Edward Burne-Jones — Perseus and the Graiae

Perseus and the Graiae · 1877

Impressionism Artist

Edward Burne-Jones

British

28 paintings in our database

Burne-Jones was the central figure of the second-generation Pre-Raphaelite movement and one of the most influential British artists of the 19th century.

Biography

Sir Edward Coley Burne-Jones was born on August 28, 1833, in Birmingham, the son of a gilder. He went up to Exeter College, Oxford in 1853, where he met William Morris and together they discovered the Pre-Raphaelite Brotherhood, particularly the work of Dante Gabriel Rossetti. So profound was this encounter that both men abandoned their original plans for careers in the church to pursue art. Burne-Jones became a pupil and close friend of Rossetti in London from 1856, never formally attending an art school but educating himself through copies of Italian Renaissance painting and visits to museums.

MATERIAL FOR THIS EXERCISE:
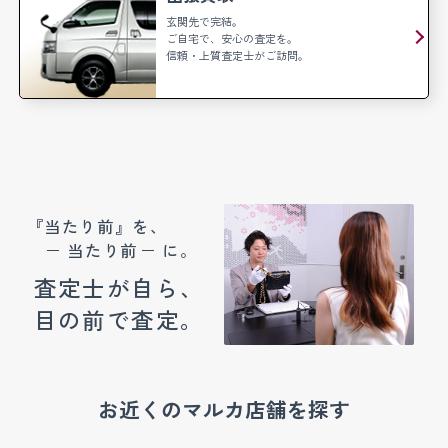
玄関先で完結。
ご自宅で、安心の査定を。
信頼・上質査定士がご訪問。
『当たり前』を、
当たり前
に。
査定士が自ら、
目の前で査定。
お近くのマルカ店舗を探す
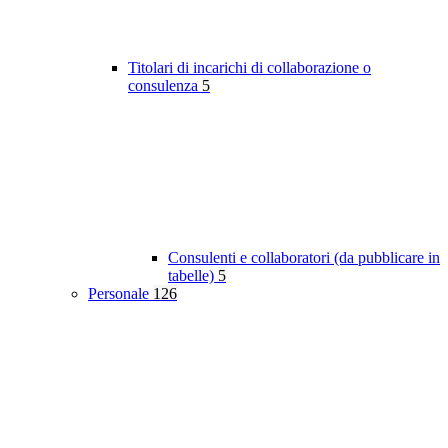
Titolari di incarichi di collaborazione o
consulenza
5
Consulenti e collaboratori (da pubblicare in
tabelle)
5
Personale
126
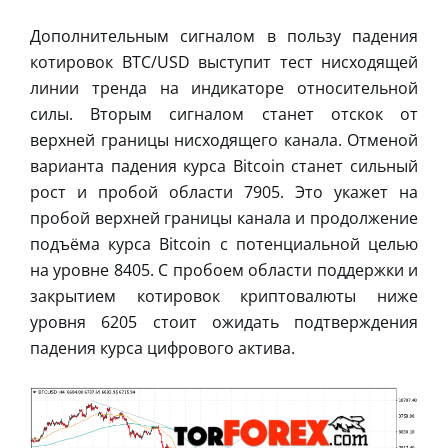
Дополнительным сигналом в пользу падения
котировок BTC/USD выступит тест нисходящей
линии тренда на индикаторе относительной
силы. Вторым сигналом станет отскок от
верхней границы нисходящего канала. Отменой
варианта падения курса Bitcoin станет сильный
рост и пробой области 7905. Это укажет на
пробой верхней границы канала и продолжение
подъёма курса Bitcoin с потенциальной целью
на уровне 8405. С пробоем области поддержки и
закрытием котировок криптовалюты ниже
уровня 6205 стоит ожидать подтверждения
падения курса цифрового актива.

YOUR TASKS:
1. Pull out every row line that contains the string "падения", matching case exactly.
2. Carry on the Burne-Jones biography from the point where it stops.
The rows have no connection to the text about Edward Burne-Jones.

TASK-BY-TASK RESULTS:
1.
Дополнительным сигналом в пользу падения
варианта падения курса Bitcoin станет сильный
падения курса цифрового актива.

2.
Burne-Jones's development accelerated through travels to Italy in 1859 and 1862, where he encountered Botticelli, Mantegna, and Michelangelo — artists whose influence defined his mature style. From the 1870s he achieved extraordinary public success with large mythological and Arthurian canvases — The Mirror of Venus (1877), Perseus and the Graiae (1877), The Beguiling of Merlin (1872–77). His contribution to the Grosvenor Gallery from its opening in 1877 established him as the most prestigious of living British painters.

Burne-Jones's later career produced his most ambitious works: The Briar Rose series (1871–90), the Perseus series, and King Cophetua and the Beggar Maid (1880–84). He collaborated extensively with William Morris's firm on tapestry, stained glass, and decorative arts, producing designs of extraordinary quality. His influence on Art Nouveau across Europe was immense. He was made a baronet in 1894 and died in London on June 17, 1898.

Artistic Style

Burne-Jones's style is a highly personal synthesis of Italian Renaissance form and Pre-Raphaelite symbolism. His figures — elongated, pallid, with downcast eyes and flowing draperies — inhabit a timeless dreamworld of gold and muted colour: silvery blues and greens, dusty pinks, the glint of metallic armor. His compositions are two-dimensional in their arrangement, drawing on Byzantine mosaic and medieval manuscript illumination as well as Botticelli and Mantegna.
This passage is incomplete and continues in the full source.